With a few exceptions – Excitebike: World Rally and Heracles: Chariot Racing chief among them – WiiWare is pretty thin on family-friendly, well-received racing titles, so the thinking behind Mister Bumblebee Racing Champion is clear. Sadly, the best thing about this game is likely to be its title.
The key twist here is that all the characters fly rather than stick to a track. Your speed is set with a bar, meaning you can hold until the bar fills then release and concentrate on navigating, which in the default control scheme is handled by the D-Pad. This digital method of steering is predictably jerky and imprecise, but switching to motion controls is just as twitchy and with no sensitivity options you're left bumping from one object to another until you've wrangled the controls down.
Once the controller is obeying you you're able to delve into the available game modes. To its credit, there's more than just simple time attacks here, with Ghost, Knockout and Countdown modes included to offer some extra longevity. One thing that's sorely missing, however, is any form of championship or cup mode, resulting in lots of one-off races without any real thread to connect them together.
The rest of the game suffers from similarly curious design choices that presumably stem from its heritage as an iPhone title. Each track is completely bordered, meaning you can never venture off-road for shortcuts or power-ups, severely limiting the amount of freedom at your fingertips. Touching another racer destroys your character whilst leaving the other insect intact, and although there are items to collect they don't spice up the very basic formula.
There is at least a range of options to liven up proceedings, with four-player racing supported and options to increase the number of available power-ups and even speed the game up to a manic pace. Sadly the increased speed doesn't make it a better game, though it does inject a little excitement into the otherwise too-slow races. One of the game's major problems is it never feels as though you're competing: with three opponents and no physical interaction between them there's no satisfaction in jostling for position, leaving the game feeling a bit sterile.

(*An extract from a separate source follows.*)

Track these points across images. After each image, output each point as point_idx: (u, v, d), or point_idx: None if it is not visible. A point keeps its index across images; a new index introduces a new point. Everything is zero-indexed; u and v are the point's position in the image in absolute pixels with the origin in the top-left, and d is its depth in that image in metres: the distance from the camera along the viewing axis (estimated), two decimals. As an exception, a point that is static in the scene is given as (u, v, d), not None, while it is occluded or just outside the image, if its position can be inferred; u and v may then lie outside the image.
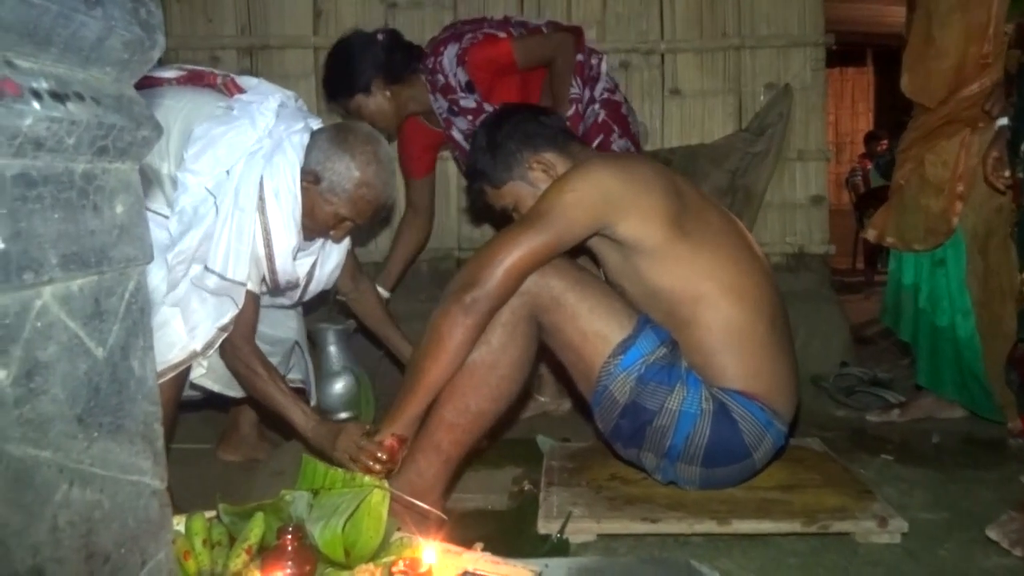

The game fares better graphically than many other iPhone to Wii transitions – please stand up, WarMen Tactics – but it suffers from bland textures and very basic character modelling that removes any life from the racers, not to mention the butterfly's massive wings obscuring where you're going. It's a similarly poor performance on the audio side, with repetitive music and sound effects that you'll likely want to switch off as soon as possible.
Conclusion
For 500 Points it's hard to be too critical of this game: its only crime is to be mediocre. Ultimately, however, the poor presentation, lacklustre design and dull racing conspires to drag poor old Mister Bumblebee down.
Comments 17
The review makes it sound worse than the score suggests and the score is higher than I expected it to be.
Hmm, turned out better than I expected.
As I expected... boring.
With a name like Mister Bumblebee Racing Champion, did ANYONE expect it to be good?
I wasn't holding my breathe for a good score, I'll say that much. I'll Pass on this one.
A port of an iphone game ends up being terrible? Whoulda thunk it?
I want more racers on WiiWare (Just not this one!)
Please no more iPhone to WiiWare transitions. The iPhone store can keep its fail to itself!
It sure does look like a buzz kill.
Huh, score was higher than I thought, but the review sounds pretty much right.
No surprise too me.
I wish this game would buzz off.
Disappointment sure stings.
@offensive That mask...
rocks slowly in a corner
As excpeted, it's shovelware.
Oh well, at least it's better than SPOGs Racing (3 stars). A 3 minute race in that game felt like 3 hours, while a 3 minute MarioKart race feels like 3 seconds. Devs don't give 2 cents about quality; Wiiware is a quick cash cow for them.
It's boring. Interesting only the first 10 minutes.
Really too bad, sounds like an awesome idea. I feel like there is a racing game void right now. You have Mario Kart Wii and several wannabes and anything trying to use realism in any degree falls short.
ModNation Racers sounds very promising. Maybe when I get a PS3 I can get it. I thoroughly enjoyed LBP, so I have a lot of hope in this new trend of user created content (and I have been arguing ever since Mario Kart Wii that it would be nice if the game had added longevity either through expansions (maybe DLC) or UCC).